Mount Fako and the island of Bioko are located above 900 m and in a separate ecoregion called the Mount Cameroon and Bioko montane forests. These montane forests extend inland to other highland forests of Cameroon and towards the Cross–Niger transition forests ecoregion to the west. Moving further inland to the north, east and south, these coastal forests mosaic to the Guinean forest–savanna, the Northern Congolian forest–savanna, and the Atlantic equatorial coastal forests (mainly along the River Sanaga).

It rains heavily throughout the year giving a wet climate especially with many rivers including the Cross River, River Sanaga, River Mungo, River Ndian, River Wouri and River Niger that run across the landscape. Aside rivers, the region is also home to a number of small circular craters, produced by volcanic explosions which have subsequently formed crater lakes, including Lake Barombi Mbo, Dissoni/Soden, Barombi Kotto, Benakuma, Nyos and Monoun. The ancient nature and isolation has led to a high level of endemism in these lakes where over 75% of the fish species and approximately one-third of the aquatic insects are endemic.

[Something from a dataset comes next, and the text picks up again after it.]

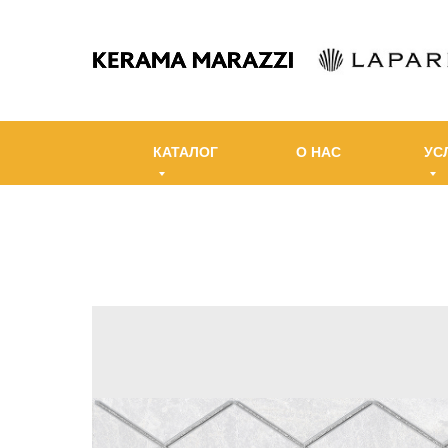
КАТАЛОГ
О НАС
УС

For instance, Lake Dissoni/Soden, a small volcanic lake covering an estimated 1.25 km2, is located at the southeastern slopes of the Rumpi hills. The lake flows into a stream that eventually empties into the River Meme. There are only three fish species in the lake which are all endemic including Poeciliid (Procatopus lacustris) which may be related to Procatopus similis more abundant in surrounding rivers, streams and lakes. An undescribed catfish (Clarias spp) and barb (Barbus spp) as well as the atyid shrimp Caridina sodenensis are endemic species to this lake.

Most of the region is located on the African Precambrian shield which contains principally basement rocks. Over the years, the weathering of these basement rocks has created dense layers of leached and poor red earth soils. Meanwhile, along the Atlantic Equatorial coastal forests, the continuous deposition of sand, rocks and silt has created extensive muddy banks, mangrove swamps and sandy beaches. Mount Fako and Bioko are active volcanoes and therefore their surrounding soils are rich which are from volcanic ash and pyroclastic lava and ash.